3. Suppression of material facts by the petitioners: Godrej argued that the petitioners suppressed the loan-cum-pledge agreement and power of attorney documents. The court noted that these documents were referenced in the arbitration petition and were known to Godrej. The court found no suppression of material facts by the petitioners and noted that Godrej itself did not disclose a letter from Adi Godrej, which stated that loans would not be enforced.
4. Existence of an arbitration agreement among minority shareholders: Percy and Aban Kavasmaneck contended that there was no arbitration agreement among minority shareholders inter se. The court examined Clause 28 of the MoU, which provides for arbitration of disputes between "parties hereto." The court interpreted "parties hereto" to include all signatories, including minority shareholders. The court concluded that the arbitration clause covers disputes among minority shareholders as well.

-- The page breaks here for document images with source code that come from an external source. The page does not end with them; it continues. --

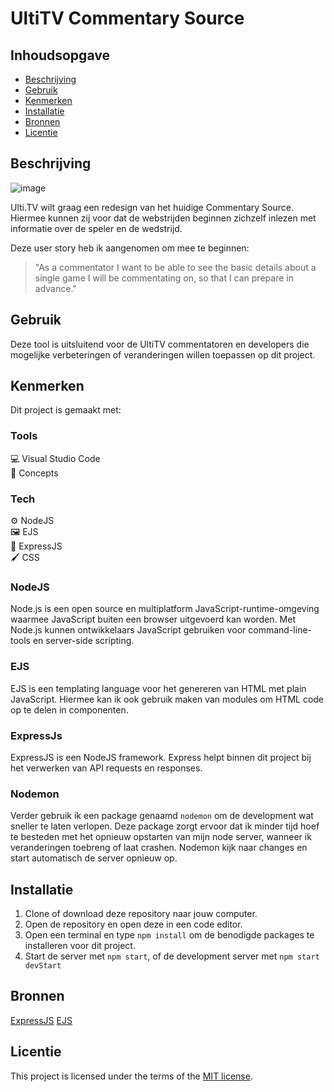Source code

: <!-- Geef je project een titel en schrijf in één zin wat het is -->
# UltiTV Commentary Source

## Inhoudsopgave

  * [Beschrijving](#beschrijving)
  * [Gebruik](#gebruik)
  * [Kenmerken](#kenmerken)
  * [Installatie](#installatie)
  * [Bronnen](#bronnen)
  * [Licentie](#licentie)

## Beschrijving
<!-- In de Beschrijving staat kort beschreven wat voor project het is en wat je hebt gemaakt -->
<!-- Voeg een mooie poster visual toe 📸 -->
![image](https://user-images.githubusercontent.com/64197688/230198424-b2d369e9-efc5-4aaa-b57e-3a43b1ff5ddf.png)

<!-- Voeg een link toe naar Github Pages 🌐-->
Ulti.TV wilt graag een redesign van het huidige Commentary Source. Hiermee kunnen zij voor dat de webstrijden beginnen zichzelf inlezen met informatie over de speler en de wedstrijd. 

Deze user story heb ik aangenomen om mee te beginnen:

> "As a commentator I want to be able to see the basic details about a single game I will be commentating on, so that I can prepare in advance." <br>

## Gebruik
<!--Bij Gebruik staat hoe je project er uit ziet, hoe het werkt en wat je er mee kan. -->
Deze tool is uitsluitend voor de UltiTV commentatoren en developers die mogelijke verbeteringen of veranderingen willen toepassen op dit project. 

## Kenmerken
<!-- Bij Kenmerken staat welke technieken zijn gebruikt en hoe. Wat is de HTML structuur? Wat zijn de belangrijkste dingen in CSS? Wat is er met JS gedaan en hoe? Misschien heb je iets met NodeJS gedaan, of heb je een framwork of library gebruikt? -->
Dit project is gemaakt met:

### Tools

💻 Visual Studio Code <br>
🎨 Concepts <br>

### Tech

⚙️ NodeJS <br>
🖼️ EJS <br>
📡 ExpressJS <br>
🖌️ CSS <br>

### NodeJS

Node.js is een open source en multiplatform JavaScript-runtime-omgeving waarmee JavaScript buiten een browser uitgevoerd kan worden. Met Node.js kunnen ontwikkelaars JavaScript gebruiken voor command-line-tools en server-side scripting. 

### EJS

EJS is een templating language voor het genereren van HTML met plain JavaScript. Hiermee kan ik ook gebruik maken van modules om HTML code op te delen in componenten.

### ExpressJs

ExpressJS is een NodeJS framework. Express helpt binnen dit project bij het verwerken van API requests en responses.

### Nodemon

Verder gebruik ik een package genaamd `nodemon` om de development wat sneller te laten verlopen. Deze package zorgt ervoor dat ik minder tijd hoef te besteden met het opnieuw opstarten van mijn node server, wanneer ik veranderingen toebreng of laat crashen. Nodemon kijk naar changes en start automatisch de server opnieuw op.

## Installatie
<!-- Bij Instalatie staat hoe een andere developer aan jouw repo kan werken -->

1. Clone of download deze repository naar jouw computer.
2. Open de repository en open deze in een code editor.
3. Open een terminal en type `npm install` om de benodigde packages te installeren voor dit project.
4. Start de server met `npm start`, of de development server met `npm start devStart`



## Bronnen

[ExpressJS](https://expressjs.com/)
[EJS](https://ejs.co/)

## Licentie

This project is licensed under the terms of the [MIT license](./LICENSE).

5. Balance of convenience for granting an injunction: The court considered the balance of convenience and found that the shares in question were not ordinary commodities but crucial for retaining control of the company. The court noted that Godrej's actions indicated an intention to side with Dr. Gharda and gain control of the company. The court concluded that maintaining the status quo of the shares until arbitration was in the interest of justice and granted the injunction.
Conclusion: The court dismissed the appeals, upheld the injunction granted by the single judge, and allowed the arbitration applications for the appointment of an arbitrator. The petitioners were found to have a strong prima facie case, and the balance of convenience was in their favor.